LaVita gewinnt Goldenen Windbeutel für «dreisteste Werbelüge»
Der LaVita Goldene Windbeutel 2026 ist vergeben: Foodwatch wirft dem Hersteller irreführende Gesundheitsversprechen bei einem teuren Saft vor.

Das Nahrungsergänzungsmittel LaVita ist mit dem «Goldenen Windbeutel 2026» ausgezeichnet worden. Der Negativpreis wird jedes Jahr von der Verbraucherorganisation Foodwatch vergeben.
Wie die «ZDFheute» berichtet, beteiligten sich mehr als 66'000 Menschen an der Abstimmung. Auf LaVita entfielen dabei rund 39 Prozent aller abgegebenen Stimmen.
Laut der «Tagesschau» besteht das Produkt zu rund 70 Prozent aus Fruchtsaftkonzentrat. Zusätzlich enthält der Saft zugesetzte Vitamine sowie weitere Mikronährstoffe.
Kritik an Preis und Vermarktung
Nach Angaben der «Tagesschau» kostet das Produkt umgerechnet rund 100 Euro pro Liter. Foodwatch kritisiert den hohen Preis im Verhältnis zur Zusammensetzung des Getränks.
Foodwatch-Expertin Alina Nitsche erklärte laut der «Tagesschau», Verbraucher würden mit Gesundheitsversprechen angesprochen. Der Saft stehe beispielhaft für problematische Werbeaussagen im Supplement-Markt.

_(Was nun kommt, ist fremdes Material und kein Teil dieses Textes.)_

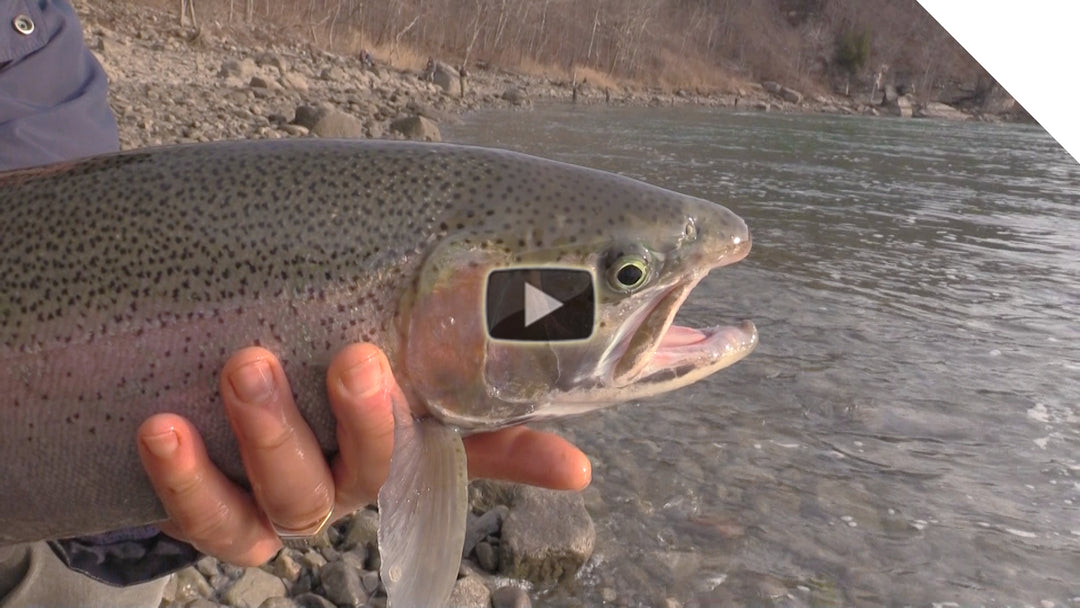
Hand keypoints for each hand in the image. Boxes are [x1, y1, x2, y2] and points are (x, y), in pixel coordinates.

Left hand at [135, 343, 590, 565]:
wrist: (219, 418)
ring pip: (280, 498)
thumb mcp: (407, 407)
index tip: (504, 416)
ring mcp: (269, 506)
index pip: (436, 459)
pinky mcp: (207, 512)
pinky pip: (199, 516)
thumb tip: (580, 471)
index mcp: (387, 464)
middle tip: (355, 357)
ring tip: (246, 366)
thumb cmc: (328, 406)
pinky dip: (182, 479)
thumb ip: (485, 432)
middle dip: (358, 424)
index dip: (491, 453)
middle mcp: (335, 492)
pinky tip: (165, 425)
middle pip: (354, 480)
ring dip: (267, 436)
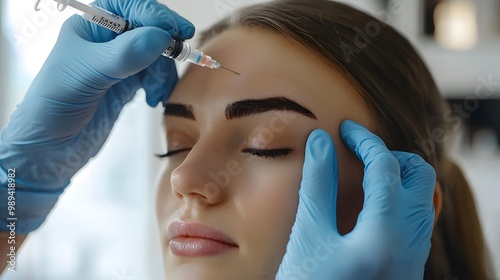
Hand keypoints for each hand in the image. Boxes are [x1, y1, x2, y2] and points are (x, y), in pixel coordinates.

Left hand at [0, 0, 193, 233]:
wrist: (49, 150)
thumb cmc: (53, 107)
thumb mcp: (87, 75)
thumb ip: (125, 54)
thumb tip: (161, 36)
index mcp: (90, 27)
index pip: (131, 9)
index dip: (156, 16)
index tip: (178, 31)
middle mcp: (106, 42)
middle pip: (148, 30)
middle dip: (165, 45)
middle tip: (179, 58)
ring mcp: (118, 64)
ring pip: (156, 55)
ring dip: (164, 71)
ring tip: (156, 93)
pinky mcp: (127, 85)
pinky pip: (154, 75)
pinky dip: (161, 85)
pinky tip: (154, 99)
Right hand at [276, 120, 435, 279]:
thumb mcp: (309, 237)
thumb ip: (318, 185)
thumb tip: (319, 142)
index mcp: (387, 232)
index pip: (387, 166)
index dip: (365, 141)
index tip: (344, 130)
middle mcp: (411, 241)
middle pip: (420, 176)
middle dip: (391, 154)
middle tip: (359, 150)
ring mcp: (414, 255)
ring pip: (423, 197)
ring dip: (399, 174)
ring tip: (364, 170)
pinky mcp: (409, 265)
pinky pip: (418, 218)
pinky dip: (400, 197)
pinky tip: (371, 201)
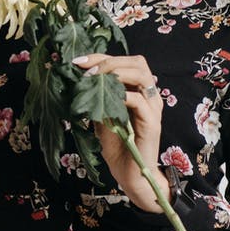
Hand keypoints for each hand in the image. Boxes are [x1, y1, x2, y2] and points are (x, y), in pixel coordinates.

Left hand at [74, 53, 168, 212]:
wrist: (128, 173)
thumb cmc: (116, 145)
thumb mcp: (101, 114)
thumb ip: (96, 96)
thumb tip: (76, 77)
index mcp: (138, 90)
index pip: (124, 62)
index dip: (101, 57)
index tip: (77, 62)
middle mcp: (149, 95)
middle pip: (137, 62)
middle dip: (108, 61)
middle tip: (87, 71)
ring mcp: (153, 108)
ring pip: (141, 75)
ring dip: (115, 73)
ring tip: (94, 80)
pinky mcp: (152, 123)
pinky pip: (140, 101)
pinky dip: (122, 95)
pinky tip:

LaVita wurde als «Naturprodukt» und Gesundheitsgrundlage beworben. In sozialen Netzwerken tauchte ausserdem die Bezeichnung «Saubertrank» für das Produkt auf.
Unternehmen reagiert auf die Vorwürfe
Nach Darstellung von «ZDFheute» bewertet Foodwatch diese Aussagen als irreführend. Die Organisation fordert deshalb strengere Kontrollen des wachsenden Marktes.
Wie «Öko-Test» berichtet, hat LaVita inzwischen auf die Kritik reagiert. Die Werbung mit dem Begriff «Saubertrank» wurde demnach bereits eingestellt.
Das Unternehmen will zudem den Slogan «Fit fürs Leben» prüfen. Gleichzeitig räumte LaVita ein, dass nicht alle Zutaten vollständig natürlich seien.
Ernährungsexpertin verweist auf ausgewogene Ernährung
Die Ernährungsmedizinerin Diana Rubin äusserte sich ebenfalls zur Vermarktung des Produkts. Laut dem «Öko-Test» bleibe eine ausgewogene Ernährung die wichtigste Gesundheitsgrundlage.
Wer einen möglichen Nährstoffmangel vermute, solle zunächst ärztlichen Rat einholen. Dies erklärte Rubin dem «Öko-Test» zufolge mit Blick auf hochdosierte Nahrungsergänzungsmittel.

Foodwatch fordert nach Angaben der «Tagesschau» zusätzliche Mittel für die Lebensmittelüberwachung. Bund und Länder müssten die zuständigen Behörden personell besser ausstatten.
Weitere Produkte auf den hinteren Plätzen
Den zweiten Platz belegte laut der «ZDFheute» das «Airfryer Backin Backpulver» von Dr. Oetker. Foodwatch sieht dabei kaum Unterschiede zum günstigeren Standardprodukt des Herstellers.
Auf dem dritten Rang landete der Joghurt «Matcha Mango» von Andechser Natur. Wie die «Tagesschau» berichtet, beträgt der Matcha-Anteil lediglich 0,1 Prozent.
Den «Goldenen Windbeutel» vergibt Foodwatch seit dem Jahr 2009 regelmässig. Der Preis soll auf Verbrauchertäuschung aufmerksam machen.